■ **WHAT YOU ARE ASKED TO DO**: Copy out every line of the records from the line containing "genus: Secamone" through the line containing "genus: Jirivanaea", including both of those lines.

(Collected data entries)
— start —
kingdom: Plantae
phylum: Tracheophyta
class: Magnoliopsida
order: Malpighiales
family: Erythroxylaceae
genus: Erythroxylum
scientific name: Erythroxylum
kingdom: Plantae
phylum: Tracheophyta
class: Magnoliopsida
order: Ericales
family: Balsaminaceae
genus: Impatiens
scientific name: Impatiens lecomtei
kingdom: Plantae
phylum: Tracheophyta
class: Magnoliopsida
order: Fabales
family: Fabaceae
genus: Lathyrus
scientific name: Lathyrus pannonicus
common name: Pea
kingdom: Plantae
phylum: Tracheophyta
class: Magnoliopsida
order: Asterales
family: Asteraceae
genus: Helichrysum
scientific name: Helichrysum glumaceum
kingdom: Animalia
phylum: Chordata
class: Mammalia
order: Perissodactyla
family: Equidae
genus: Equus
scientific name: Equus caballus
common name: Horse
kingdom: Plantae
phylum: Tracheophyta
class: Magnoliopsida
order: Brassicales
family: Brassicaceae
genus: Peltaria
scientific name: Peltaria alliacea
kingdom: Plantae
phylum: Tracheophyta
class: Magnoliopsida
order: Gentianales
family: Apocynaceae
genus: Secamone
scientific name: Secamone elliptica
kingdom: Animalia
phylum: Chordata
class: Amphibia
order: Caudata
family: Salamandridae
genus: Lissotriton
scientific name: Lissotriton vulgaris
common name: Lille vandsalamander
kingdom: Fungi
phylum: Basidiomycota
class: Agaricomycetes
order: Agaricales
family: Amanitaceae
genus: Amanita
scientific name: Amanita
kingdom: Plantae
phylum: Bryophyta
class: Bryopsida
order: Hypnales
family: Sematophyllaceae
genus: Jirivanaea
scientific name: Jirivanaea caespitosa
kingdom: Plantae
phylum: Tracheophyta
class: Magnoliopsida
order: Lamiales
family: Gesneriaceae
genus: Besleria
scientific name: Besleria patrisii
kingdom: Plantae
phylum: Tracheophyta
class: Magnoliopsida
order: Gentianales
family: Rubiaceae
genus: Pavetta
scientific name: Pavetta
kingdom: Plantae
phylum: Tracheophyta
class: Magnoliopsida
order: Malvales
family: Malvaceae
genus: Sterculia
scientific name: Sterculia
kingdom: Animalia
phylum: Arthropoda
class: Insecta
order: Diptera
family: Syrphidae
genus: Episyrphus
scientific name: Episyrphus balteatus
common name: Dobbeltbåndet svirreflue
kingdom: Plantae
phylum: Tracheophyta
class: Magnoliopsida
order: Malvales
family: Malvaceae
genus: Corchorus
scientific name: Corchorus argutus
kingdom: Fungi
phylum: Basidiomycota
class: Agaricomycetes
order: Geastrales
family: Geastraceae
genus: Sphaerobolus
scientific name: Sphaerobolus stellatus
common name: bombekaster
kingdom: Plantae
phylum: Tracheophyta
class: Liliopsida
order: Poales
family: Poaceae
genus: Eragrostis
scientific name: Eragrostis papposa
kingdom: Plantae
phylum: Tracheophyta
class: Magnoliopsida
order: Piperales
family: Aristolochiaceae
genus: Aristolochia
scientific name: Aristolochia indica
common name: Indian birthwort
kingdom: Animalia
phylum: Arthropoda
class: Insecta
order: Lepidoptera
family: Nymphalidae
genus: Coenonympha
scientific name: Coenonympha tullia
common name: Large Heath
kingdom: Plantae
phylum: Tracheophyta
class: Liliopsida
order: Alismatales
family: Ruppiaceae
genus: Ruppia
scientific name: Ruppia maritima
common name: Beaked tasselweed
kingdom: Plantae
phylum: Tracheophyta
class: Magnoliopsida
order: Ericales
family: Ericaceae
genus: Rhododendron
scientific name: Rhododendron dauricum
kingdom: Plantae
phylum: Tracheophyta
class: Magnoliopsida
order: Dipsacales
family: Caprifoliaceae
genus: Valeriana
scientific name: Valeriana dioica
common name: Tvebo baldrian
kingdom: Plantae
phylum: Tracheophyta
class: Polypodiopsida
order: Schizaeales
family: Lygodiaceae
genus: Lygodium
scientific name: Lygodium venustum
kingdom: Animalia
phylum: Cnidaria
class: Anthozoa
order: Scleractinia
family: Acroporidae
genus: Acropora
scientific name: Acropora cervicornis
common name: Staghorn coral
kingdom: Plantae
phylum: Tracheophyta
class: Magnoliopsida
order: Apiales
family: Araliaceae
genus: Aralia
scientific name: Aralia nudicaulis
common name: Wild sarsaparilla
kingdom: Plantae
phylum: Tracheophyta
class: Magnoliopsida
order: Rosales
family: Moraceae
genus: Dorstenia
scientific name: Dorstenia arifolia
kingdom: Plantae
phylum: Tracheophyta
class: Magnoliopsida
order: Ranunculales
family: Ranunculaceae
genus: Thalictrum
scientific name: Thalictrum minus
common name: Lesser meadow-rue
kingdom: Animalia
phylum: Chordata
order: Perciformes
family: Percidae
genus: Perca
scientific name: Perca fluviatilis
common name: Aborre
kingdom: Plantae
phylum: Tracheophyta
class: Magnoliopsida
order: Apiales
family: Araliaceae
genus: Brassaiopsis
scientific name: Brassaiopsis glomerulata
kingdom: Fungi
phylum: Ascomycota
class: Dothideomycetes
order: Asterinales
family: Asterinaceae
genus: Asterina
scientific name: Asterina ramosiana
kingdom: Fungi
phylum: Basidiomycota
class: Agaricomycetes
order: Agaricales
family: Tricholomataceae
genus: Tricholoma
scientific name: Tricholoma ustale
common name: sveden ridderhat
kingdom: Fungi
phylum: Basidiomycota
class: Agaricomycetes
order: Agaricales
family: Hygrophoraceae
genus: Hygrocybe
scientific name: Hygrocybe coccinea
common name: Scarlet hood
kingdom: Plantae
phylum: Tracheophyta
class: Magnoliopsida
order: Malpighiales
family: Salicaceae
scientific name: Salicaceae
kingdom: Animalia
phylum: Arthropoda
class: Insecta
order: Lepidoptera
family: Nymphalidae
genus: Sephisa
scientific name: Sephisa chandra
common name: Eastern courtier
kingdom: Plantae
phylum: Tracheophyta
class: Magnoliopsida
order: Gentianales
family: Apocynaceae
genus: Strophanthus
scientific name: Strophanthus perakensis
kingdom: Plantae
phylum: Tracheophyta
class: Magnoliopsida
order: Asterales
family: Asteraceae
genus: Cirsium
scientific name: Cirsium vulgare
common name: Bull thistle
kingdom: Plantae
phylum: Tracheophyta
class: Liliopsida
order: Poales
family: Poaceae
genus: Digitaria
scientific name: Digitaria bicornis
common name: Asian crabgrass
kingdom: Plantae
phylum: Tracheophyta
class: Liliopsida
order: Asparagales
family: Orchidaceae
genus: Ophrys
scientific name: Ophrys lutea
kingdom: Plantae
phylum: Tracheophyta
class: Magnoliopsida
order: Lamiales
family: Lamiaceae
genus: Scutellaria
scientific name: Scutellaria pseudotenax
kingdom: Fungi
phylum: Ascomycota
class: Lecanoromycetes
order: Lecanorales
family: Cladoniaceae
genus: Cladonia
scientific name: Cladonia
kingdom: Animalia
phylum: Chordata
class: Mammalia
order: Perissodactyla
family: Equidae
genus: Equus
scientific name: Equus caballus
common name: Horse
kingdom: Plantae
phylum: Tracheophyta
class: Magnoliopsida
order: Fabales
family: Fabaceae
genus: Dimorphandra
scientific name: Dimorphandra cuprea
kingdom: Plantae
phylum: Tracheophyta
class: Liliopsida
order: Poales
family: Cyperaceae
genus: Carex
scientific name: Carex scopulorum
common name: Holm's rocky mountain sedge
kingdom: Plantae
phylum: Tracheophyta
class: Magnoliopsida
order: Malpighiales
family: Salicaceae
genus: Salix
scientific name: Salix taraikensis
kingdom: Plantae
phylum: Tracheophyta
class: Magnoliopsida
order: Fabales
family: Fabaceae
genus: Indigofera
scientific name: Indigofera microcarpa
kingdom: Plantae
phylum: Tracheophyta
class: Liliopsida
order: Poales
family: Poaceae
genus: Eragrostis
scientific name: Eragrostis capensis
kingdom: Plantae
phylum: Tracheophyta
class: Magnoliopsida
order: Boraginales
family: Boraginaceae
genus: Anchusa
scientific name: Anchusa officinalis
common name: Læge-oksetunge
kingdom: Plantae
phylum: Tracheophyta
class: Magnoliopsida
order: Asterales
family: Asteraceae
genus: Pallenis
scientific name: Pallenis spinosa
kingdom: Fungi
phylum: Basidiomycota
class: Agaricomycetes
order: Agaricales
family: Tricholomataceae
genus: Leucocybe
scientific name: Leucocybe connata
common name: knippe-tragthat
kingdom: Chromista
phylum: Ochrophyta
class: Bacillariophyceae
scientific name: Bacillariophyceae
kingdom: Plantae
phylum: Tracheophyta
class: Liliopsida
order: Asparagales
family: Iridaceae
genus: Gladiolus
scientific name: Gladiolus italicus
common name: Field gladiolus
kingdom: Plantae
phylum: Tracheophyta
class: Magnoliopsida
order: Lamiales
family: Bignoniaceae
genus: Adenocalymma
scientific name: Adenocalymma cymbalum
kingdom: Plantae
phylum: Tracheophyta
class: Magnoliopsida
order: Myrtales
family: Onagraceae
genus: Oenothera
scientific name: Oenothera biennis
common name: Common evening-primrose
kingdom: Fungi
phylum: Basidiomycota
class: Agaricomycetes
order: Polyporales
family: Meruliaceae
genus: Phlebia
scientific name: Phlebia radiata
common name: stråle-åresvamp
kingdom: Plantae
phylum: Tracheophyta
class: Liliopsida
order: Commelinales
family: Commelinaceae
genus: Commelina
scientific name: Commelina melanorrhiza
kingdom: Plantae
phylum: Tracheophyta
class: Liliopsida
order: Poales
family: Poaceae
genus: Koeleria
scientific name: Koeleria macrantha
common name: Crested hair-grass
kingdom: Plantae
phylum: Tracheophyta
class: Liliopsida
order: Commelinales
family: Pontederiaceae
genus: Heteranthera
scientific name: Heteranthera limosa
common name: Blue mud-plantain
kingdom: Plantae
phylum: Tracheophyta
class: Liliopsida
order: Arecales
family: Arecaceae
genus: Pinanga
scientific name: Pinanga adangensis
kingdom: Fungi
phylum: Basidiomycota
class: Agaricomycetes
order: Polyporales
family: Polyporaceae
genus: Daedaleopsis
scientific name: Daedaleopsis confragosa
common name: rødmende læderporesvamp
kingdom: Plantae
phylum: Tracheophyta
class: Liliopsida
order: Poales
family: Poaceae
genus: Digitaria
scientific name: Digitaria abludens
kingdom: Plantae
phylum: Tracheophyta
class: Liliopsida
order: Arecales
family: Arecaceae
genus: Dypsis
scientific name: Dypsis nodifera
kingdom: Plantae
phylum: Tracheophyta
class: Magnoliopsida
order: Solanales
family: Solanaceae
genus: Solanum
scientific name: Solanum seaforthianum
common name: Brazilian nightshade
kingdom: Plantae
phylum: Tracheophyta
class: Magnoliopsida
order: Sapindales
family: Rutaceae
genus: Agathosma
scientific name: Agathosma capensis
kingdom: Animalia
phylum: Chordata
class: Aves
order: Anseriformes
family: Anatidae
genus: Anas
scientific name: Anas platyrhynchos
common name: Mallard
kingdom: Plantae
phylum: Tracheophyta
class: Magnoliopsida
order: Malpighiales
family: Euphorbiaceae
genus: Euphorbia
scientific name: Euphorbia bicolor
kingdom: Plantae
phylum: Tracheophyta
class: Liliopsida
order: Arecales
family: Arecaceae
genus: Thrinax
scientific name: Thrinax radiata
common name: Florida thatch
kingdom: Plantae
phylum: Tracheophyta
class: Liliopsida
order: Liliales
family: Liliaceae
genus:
— end —
■ **WRITTEN ANSWER**:
genus: Secamone
scientific name: Secamone elliptica
kingdom: Animalia
phylum: Chordata
class: Amphibia
order: Caudata
family: Salamandridae
genus: Lissotriton
scientific name: Lissotriton vulgaris
common name: Lille vandsalamander
kingdom: Fungi
phylum: Basidiomycota
class: Agaricomycetes
order: Agaricales
family: Amanitaceae
genus: Amanita
scientific name: Amanita
kingdom: Plantae
phylum: Bryophyta
class: Bryopsida
order: Hypnales
family: Sematophyllaceae
genus: Jirivanaea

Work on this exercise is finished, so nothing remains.